=== TEXT UNDER STUDY ===
CHAPTER 5

image

Tables are Not Your Friends: Graph Databases

Google sought to gauge what people were thinking, and became what people were thinking. Facebook sought to map the social graph, and became the social graph

—George Dyson, Turing’s Cathedral

Whenever someone gives you a problem, think graphs.

—Steve Yegge, Get That Job at Google (blog post)

Proponents of key-value stores, document databases, and relational systems disagree about practically every aspect of database design, but they do agree in one respect: databases are about storing information about “things,” be those things represented by JSON, tables, or binary values. But sometimes it’s the relationship between things, rather than the things themselves, that are of primary interest. This is where graph database systems shine.

Graph structures are most familiar to us from social networks such as Facebook. In Facebook, the information about individuals is important, but it’s the network between people—the social graph—that provides the unique power of the platform. Similar graph-oriented datasets occur within network topologies, access-control systems, medical models, and elsewhere.

The relational database is completely capable of modeling such networks through the use of foreign keys and self-joins. Unfortunately, the RDBMS generally hits performance issues when working with very large graphs, and SQL lacks an expressive syntax to work with graph data.

The NoSQL solutions described so far do even a worse job with graph models than the relational database.  In a key-value store or document database, a graph structure can be stored in a single document or object, but relationships between objects are not inherently supported (because there are no joins).

To efficiently process a data model in which complex networks of relationships between objects or entities are a primary focus, a different type of database is called for: the graph database.

What is a Graph?

Like the relational database, but unlike many nonrelational systems, graph databases are based on a strong theoretical foundation. Graph theory is a long-established branch of mathematics, with many practical applications in medicine, physics, and sociology, as well as in computer science.

Graph theory defines these major components of a graph:

  • Vertices, or “nodes,” represent distinct objects.
  • Edges, or “relationships” or “arcs,” connect these objects.
  • Both vertices and edges can have properties.

While vertices and edges are the terms used most frequently in mathematical theory, we’ll use “nodes” and “relationships” more often in this chapter because those terms lead to less convoluted and murky language.

Both nodes and relationships can have properties. The properties of nodes are not dissimilar to those you might find associated with a relational table or in a JSON document. Properties of relationships might include the type, strength, or history of the relationship.

Figure 5-1 illustrates a simple graph with four nodes (vertices) and three relationships (edges).

9781484213308_Fig05-01.jpg

Figure 5-1. Simple graph with four vertices (nodes) and three edges (relationships)
=== DATA SECTION ===
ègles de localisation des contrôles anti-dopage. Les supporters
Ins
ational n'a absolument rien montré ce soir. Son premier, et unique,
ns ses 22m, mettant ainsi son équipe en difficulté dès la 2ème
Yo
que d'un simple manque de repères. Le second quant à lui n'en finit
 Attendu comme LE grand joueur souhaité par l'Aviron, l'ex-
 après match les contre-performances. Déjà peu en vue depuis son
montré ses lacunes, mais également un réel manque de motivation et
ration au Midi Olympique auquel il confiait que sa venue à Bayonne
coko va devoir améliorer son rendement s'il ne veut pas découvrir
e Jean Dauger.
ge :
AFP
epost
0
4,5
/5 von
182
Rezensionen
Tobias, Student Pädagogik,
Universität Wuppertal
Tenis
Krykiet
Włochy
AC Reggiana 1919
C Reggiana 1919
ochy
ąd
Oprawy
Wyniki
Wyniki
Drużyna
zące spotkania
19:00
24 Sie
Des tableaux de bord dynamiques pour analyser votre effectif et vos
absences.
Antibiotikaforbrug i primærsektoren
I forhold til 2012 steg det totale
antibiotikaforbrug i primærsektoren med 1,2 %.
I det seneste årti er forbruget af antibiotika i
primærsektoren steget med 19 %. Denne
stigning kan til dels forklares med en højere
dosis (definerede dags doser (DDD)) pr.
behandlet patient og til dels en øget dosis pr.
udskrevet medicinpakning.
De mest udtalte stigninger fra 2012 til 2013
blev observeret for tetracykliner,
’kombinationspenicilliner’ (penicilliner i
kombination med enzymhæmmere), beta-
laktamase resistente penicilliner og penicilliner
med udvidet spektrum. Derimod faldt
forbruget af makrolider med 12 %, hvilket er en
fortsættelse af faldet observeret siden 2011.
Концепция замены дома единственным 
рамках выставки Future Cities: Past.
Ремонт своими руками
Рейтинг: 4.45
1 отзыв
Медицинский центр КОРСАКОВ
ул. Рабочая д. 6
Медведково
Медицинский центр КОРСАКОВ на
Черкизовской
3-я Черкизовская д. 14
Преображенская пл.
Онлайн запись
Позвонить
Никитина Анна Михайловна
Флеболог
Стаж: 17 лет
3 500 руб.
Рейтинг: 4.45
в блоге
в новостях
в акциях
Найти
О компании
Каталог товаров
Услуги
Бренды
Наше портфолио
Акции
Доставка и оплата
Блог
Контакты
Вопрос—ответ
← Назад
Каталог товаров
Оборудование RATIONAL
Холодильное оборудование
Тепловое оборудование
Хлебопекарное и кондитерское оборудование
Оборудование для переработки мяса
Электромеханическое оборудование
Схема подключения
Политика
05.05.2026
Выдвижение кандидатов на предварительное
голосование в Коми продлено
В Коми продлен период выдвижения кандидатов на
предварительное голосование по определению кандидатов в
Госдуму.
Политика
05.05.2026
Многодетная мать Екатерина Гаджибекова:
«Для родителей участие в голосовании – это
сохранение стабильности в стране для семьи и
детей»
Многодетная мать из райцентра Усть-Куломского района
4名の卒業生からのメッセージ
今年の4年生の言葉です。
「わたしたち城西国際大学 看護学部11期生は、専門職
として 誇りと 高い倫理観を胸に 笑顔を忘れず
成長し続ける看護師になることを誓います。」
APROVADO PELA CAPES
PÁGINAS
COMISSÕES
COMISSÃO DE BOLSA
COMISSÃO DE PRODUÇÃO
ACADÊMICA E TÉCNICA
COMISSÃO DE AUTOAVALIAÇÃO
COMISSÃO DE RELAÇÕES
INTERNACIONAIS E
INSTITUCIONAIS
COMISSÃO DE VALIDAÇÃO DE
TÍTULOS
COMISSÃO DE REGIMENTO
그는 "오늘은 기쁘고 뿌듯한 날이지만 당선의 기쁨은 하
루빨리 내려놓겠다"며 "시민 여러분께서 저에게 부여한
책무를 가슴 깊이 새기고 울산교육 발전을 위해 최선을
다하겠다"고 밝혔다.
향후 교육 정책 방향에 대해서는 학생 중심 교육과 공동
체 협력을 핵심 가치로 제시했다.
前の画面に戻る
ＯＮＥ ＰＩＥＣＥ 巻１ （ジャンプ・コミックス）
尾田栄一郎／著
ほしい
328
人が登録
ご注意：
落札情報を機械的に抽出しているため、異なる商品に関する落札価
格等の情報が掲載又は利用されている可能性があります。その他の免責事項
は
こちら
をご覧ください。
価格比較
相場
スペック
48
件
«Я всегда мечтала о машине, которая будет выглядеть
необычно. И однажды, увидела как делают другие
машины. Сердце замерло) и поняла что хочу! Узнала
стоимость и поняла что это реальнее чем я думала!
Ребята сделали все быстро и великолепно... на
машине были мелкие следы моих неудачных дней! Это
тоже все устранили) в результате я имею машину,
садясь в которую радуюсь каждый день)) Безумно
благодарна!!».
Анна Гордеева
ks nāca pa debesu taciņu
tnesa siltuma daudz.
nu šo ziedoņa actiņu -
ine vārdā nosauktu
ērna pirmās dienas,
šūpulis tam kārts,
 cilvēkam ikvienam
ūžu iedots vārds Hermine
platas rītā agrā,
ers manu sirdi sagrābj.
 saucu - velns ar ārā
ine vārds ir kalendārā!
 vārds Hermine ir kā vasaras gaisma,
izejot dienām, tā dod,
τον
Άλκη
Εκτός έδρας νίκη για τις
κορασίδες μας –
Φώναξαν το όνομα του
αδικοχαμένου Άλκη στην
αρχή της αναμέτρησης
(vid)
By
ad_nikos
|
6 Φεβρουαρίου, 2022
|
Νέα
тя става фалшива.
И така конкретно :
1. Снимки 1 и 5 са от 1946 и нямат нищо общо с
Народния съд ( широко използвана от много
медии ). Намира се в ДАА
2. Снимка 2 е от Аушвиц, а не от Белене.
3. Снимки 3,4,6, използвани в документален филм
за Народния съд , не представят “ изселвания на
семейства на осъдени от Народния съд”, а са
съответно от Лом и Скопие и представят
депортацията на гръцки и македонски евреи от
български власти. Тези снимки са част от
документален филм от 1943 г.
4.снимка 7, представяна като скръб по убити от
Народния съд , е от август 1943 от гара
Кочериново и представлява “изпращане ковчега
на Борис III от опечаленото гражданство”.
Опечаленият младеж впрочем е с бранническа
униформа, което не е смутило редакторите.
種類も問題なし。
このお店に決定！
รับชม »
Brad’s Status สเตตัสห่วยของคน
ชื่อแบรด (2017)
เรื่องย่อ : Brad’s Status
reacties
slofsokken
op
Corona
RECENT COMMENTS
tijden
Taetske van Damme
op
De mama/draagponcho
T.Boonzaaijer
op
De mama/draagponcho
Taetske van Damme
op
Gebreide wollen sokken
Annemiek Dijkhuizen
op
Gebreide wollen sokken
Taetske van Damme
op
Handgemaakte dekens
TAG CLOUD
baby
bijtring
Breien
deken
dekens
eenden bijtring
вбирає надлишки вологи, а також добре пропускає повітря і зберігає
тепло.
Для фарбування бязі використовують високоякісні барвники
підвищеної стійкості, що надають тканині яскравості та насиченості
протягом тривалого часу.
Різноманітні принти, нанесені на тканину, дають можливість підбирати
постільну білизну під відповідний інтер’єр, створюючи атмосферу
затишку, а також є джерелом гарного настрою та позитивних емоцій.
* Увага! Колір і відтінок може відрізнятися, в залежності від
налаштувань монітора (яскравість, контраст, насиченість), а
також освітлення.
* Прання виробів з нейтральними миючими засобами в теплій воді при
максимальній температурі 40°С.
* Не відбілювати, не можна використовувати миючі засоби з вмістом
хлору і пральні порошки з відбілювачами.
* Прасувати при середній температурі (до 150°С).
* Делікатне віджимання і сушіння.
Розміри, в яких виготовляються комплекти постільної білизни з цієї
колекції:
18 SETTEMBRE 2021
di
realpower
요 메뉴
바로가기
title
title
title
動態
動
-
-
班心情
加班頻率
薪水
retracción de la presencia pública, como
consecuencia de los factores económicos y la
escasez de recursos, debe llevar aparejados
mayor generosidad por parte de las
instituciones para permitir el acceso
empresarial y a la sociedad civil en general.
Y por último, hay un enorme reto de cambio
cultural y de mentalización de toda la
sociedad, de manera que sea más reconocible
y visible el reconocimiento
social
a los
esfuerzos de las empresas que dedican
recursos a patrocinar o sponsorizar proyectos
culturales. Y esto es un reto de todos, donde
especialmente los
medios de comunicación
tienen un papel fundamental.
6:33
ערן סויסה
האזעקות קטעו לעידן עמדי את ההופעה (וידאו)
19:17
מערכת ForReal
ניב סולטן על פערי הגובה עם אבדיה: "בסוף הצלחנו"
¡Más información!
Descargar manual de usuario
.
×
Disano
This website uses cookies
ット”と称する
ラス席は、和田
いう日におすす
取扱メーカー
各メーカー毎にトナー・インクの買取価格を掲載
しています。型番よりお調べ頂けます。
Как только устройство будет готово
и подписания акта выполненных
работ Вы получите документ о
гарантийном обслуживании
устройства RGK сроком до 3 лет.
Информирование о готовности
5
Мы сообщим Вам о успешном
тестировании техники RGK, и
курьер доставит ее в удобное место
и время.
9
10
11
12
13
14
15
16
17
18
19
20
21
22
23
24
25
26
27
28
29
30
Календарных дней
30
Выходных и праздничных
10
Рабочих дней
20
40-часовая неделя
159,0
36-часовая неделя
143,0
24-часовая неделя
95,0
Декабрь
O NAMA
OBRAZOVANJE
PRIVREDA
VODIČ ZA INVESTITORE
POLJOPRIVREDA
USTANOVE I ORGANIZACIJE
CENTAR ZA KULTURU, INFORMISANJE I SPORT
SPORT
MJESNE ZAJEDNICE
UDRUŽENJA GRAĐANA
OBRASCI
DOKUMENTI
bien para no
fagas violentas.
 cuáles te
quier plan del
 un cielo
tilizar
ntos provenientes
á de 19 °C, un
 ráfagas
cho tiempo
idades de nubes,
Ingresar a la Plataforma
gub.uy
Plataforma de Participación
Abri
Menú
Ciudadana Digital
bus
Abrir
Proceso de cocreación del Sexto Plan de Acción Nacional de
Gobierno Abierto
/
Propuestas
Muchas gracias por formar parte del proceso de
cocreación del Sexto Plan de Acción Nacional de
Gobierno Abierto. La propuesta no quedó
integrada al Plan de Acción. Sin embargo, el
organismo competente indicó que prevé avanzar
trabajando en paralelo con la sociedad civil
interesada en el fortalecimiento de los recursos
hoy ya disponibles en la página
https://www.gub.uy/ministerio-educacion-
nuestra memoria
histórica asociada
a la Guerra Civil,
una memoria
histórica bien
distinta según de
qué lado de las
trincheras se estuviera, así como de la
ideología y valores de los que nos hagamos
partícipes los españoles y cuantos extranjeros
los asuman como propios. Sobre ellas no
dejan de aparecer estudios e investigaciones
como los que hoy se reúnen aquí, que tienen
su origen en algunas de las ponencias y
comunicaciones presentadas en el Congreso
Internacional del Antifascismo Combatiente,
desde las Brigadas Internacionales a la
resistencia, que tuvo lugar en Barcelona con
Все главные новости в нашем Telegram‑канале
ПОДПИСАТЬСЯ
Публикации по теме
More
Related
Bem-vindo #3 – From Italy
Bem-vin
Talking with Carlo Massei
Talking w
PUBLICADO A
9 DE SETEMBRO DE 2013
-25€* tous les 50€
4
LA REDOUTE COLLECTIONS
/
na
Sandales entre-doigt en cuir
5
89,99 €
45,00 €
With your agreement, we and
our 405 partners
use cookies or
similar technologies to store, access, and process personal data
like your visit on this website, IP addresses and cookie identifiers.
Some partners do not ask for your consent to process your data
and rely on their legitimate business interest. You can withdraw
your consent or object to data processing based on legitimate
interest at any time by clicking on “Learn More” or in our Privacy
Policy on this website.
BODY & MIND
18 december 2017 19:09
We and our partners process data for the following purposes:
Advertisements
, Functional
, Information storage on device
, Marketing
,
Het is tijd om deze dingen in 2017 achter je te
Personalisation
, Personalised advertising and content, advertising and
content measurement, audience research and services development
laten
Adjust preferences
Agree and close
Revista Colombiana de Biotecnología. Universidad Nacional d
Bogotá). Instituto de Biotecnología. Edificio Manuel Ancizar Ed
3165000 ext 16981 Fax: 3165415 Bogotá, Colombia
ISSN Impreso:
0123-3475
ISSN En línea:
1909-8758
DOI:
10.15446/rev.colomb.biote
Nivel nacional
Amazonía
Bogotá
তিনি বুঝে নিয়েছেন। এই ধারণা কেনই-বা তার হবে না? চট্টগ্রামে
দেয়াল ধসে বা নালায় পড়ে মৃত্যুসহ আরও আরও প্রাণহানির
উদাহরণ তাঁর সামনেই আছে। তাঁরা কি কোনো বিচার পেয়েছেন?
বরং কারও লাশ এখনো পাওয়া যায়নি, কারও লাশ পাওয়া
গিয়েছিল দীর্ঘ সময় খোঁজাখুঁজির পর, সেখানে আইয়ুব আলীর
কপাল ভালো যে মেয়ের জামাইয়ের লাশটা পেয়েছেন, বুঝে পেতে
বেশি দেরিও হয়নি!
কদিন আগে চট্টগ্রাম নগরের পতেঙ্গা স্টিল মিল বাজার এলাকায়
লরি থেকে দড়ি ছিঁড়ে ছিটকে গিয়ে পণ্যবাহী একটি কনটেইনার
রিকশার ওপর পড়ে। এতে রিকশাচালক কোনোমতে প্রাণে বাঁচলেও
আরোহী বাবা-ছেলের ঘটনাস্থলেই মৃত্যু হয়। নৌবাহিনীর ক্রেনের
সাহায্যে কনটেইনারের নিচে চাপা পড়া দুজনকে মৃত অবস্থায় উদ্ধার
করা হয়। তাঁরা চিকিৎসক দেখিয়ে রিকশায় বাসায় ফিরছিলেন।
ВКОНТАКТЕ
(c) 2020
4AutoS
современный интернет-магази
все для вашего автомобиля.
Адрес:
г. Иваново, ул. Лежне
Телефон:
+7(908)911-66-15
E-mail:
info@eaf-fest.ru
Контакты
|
===
- [ASSIGNMENT 1] In the chapter on graph databases, what two features allow the relational database to model networks?
- [ASSIGNMENT 2] From the chapter on graph databases, extract the passage starting at "Graph theory defines" and ending at "and murky language.".
- [ASSIGNMENT 3] Continue the chapter on graph databases from the point where it stops.
The listing has no connection to the chapter on graph databases.

- [TASK OUTPUT 1] Foreign keys and self-joins.

- [TASK OUTPUT 2]
Graph theory defines these major components of a graph:

  • Vertices, or “nodes,” represent distinct objects.
  • Edges, or “relationships” or “arcs,” connect these objects.
  • Both vertices and edges can have properties.

While vertices and edges are the terms used most frequently in mathematical theory, we’ll use “nodes” and “relationships” more often in this chapter because those terms lead to less convoluted and murky language.

- [TASK OUTPUT 3]
Graph theory provides mathematical notation for defining or removing nodes or relationships from the graph, and for performing operations to find adjacent nodes. These primitive operations can be used to perform a graph traversal—walking through the graph to explore the network. To use a familiar example, Facebook sometimes performs a graph traversal to find the friends of your friends. In the example shown in Figure 5-1, we might perform a graph traversal to find all the actors that have ever appeared as a co-star in a movie starring Keanu Reeves.

RDBMS Patterns for Graphs

It’s relatively easy to represent graph structures in the relational model. For instance, we might create the relational structure shown in Figure 5-2 to represent the graph shown in Figure 5-1.

9781484213308_Fig05-02.jpg

Figure 5-2. Relational schema to represent our sample graph data

While the relational model can easily represent the data that is contained in a graph model, we face two significant problems in practice:

  1. SQL lacks the syntax to easily perform graph traversal, especially traversals where the depth is unknown or unbounded. For instance, using SQL to determine friends of your friends is easy enough, but it is hard to solve the “degrees of separation” problem (often illustrated using the example of the number of connections that separate you from Kevin Bacon).
  2. Performance degrades quickly as we traverse the graph. Each level of traversal adds significantly to query response time.

For instance, consider the SQL needed to find all actors who have ever worked with Keanu Reeves. It might look something like that shown in Figure 5-3.

9781484213308_Fig05-03.jpg

Figure 5-3. SQL to perform first-level graph traversal

This SQL queries PEOPLE to find Keanu, then ACTORS and MOVIES to find the movies he has starred in, then ACTORS and PEOPLE again to find other actors who have been in those movies. A five-way join such as this is manageable, but as we traverse more we have to add another three joins each time we increase the search depth. Furthermore, there is no syntax that allows us to search to an arbitrary depth. So for instance, if we want to expand the whole graph, we can’t because there is no way to know in advance how many levels we need to examine.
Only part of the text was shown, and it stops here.